Die Angst vor einer Pleite der Neusser Aluminiumhütte Norsk Hydro bleibt bestehen. Ein Spitzengespräch zwischen Vertretern der Hütte, der Landesregierung und des Stromversorgers RWE ging heute Mittag ohne Ergebnis zu Ende. Das Ministerium teilte mit, dass nun die Bundesregierung um Hilfe angegangen worden sei. Von einer Pleite des Hydro-Werkes wären bis zu 6000 Mitarbeiter betroffen.
Die Krise kam, weil das Werk des norwegischen Metallkonzerns Norsk-Hydro nach eigenen Angaben wegen hoher Strompreise nicht mehr wirtschaftlich produzieren kann. Weil das auch anderen stromintensiven Industriebtrieben so geht, hat das Bundeswirtschaftsministerium bereits vor einigen Tagen von den deutschen Energieversorgern gefordert, eine Art subventionierten Stromtarif für Großabnehmer zu schaffen. Sollte dies nicht geschehen, drohe die De-Industrialisierung Deutschlands, heißt es.

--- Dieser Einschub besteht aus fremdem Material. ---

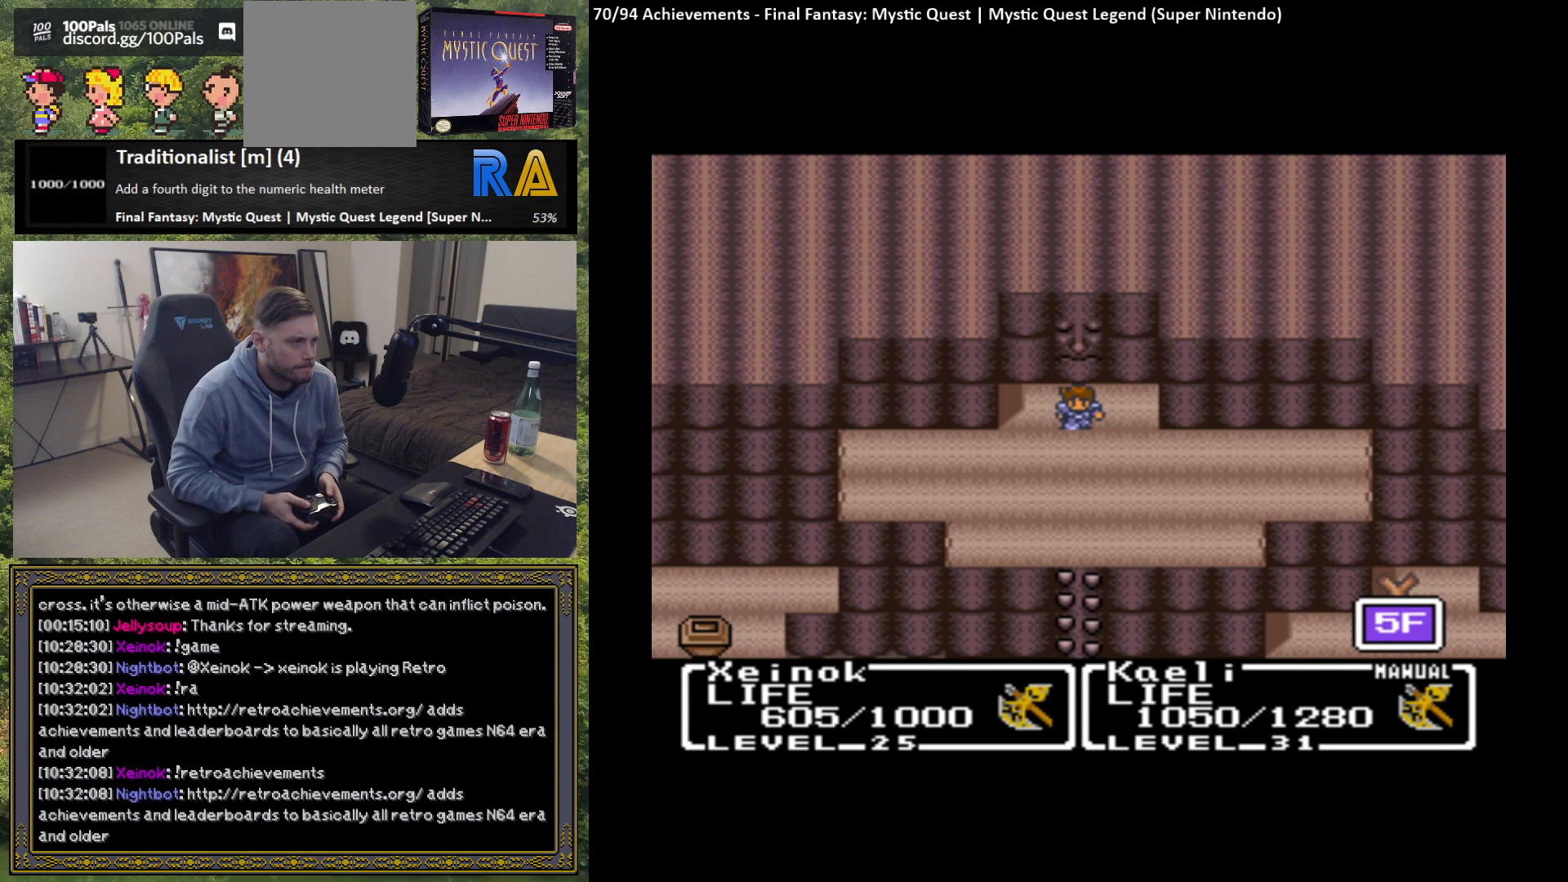
Gameplay with a controller (Xbox layout); each line is a JSON object with the inputs held at the frame after it. "events" lists button and stick changes between this image and that frame as [ms after this image, input, new state], when the widget could be followed in between. Not read: right_stick.
{"buttons": [], "left_stick": "center", "events": [[283, "left_stick", "up"], [467, "left_stick", "center"]]}
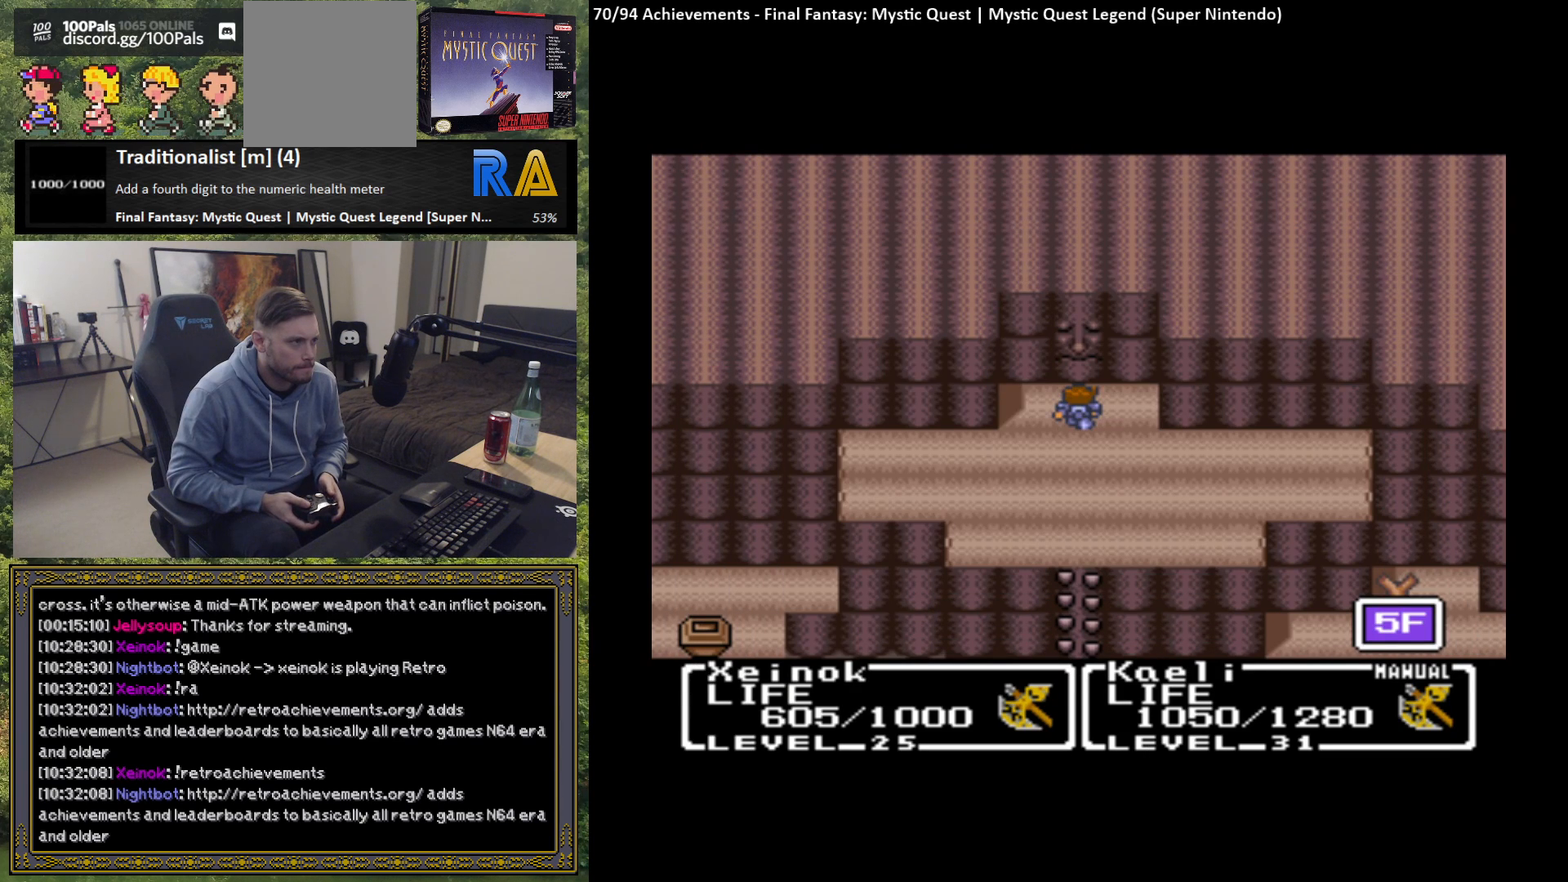
{"buttons": [], "left_stick": "center", "events": []}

Und zumindest der Versorger RWE weigert sich bislang, einen Preis unter dem Großhandelspreis zu akzeptieren. Das ist auch irgendwie verständlich – denn wenn der Konzern RWE seine Ware unter Marktpreisen abgeben soll, wäre er über kurz oder lang nicht mehr wettbewerbsfähig und würde selbst zum Problemfall in der Wirtschaft.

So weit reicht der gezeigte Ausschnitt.